WORK INSTRUCTIONS
From the line with "- mass: (x=68, y=141)–(x=252, y=316)" to the line with "- portal vein: (x=122, y=115)–(x=265, y=150)", retype every line exactly, including those two, and leave out the rest of the data below.

PROVIDED ENTRIES
━━━━━━━━━━━━━━━━

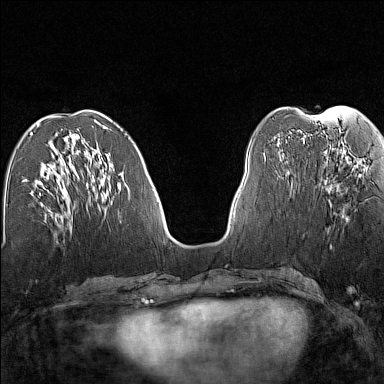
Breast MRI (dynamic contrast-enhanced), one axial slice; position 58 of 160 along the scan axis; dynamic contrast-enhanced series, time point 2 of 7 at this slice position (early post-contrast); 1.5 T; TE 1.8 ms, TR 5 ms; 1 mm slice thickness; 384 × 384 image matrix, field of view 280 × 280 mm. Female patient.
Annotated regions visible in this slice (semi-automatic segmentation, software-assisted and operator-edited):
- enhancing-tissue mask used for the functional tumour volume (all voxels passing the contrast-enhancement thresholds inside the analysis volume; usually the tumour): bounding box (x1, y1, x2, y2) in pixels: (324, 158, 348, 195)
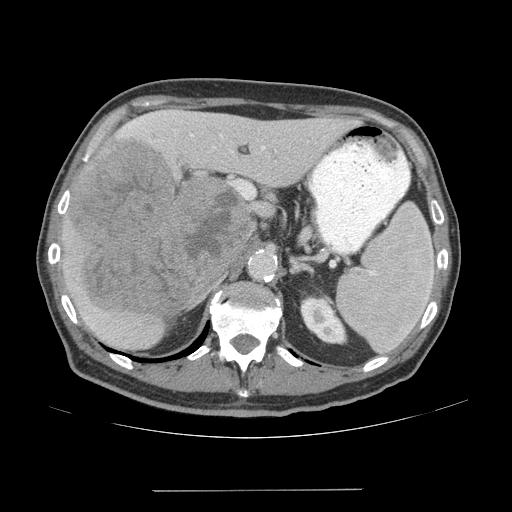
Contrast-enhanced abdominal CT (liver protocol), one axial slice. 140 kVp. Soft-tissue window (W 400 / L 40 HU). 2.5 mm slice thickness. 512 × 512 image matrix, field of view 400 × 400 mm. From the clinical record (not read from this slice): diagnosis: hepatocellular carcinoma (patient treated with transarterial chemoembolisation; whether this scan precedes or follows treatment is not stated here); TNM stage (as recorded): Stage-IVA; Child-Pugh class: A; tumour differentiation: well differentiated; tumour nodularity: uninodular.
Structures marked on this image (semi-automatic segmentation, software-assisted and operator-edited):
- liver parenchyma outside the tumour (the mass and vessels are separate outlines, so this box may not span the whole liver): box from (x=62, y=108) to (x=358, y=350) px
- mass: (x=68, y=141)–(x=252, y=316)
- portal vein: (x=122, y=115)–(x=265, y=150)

━━━━━━━━━━━━━━━━

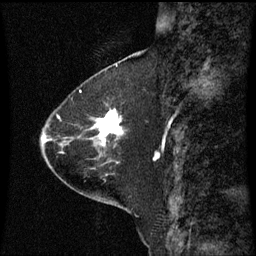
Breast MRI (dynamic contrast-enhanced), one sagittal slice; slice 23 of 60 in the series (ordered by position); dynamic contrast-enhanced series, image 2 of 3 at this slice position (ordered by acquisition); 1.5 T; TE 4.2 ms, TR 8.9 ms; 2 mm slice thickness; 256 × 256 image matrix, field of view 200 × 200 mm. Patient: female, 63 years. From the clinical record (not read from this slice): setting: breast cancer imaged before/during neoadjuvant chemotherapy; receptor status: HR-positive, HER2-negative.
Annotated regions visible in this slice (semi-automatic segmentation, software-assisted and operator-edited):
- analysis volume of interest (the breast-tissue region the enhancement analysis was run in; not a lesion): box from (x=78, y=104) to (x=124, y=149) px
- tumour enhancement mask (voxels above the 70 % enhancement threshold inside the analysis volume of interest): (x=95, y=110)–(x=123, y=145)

━━━━━━━━━━━━━━━━

RESULT FOR THIS TASK
- mass: (x=68, y=141)–(x=252, y=316)
- portal vein: (x=122, y=115)–(x=265, y=150)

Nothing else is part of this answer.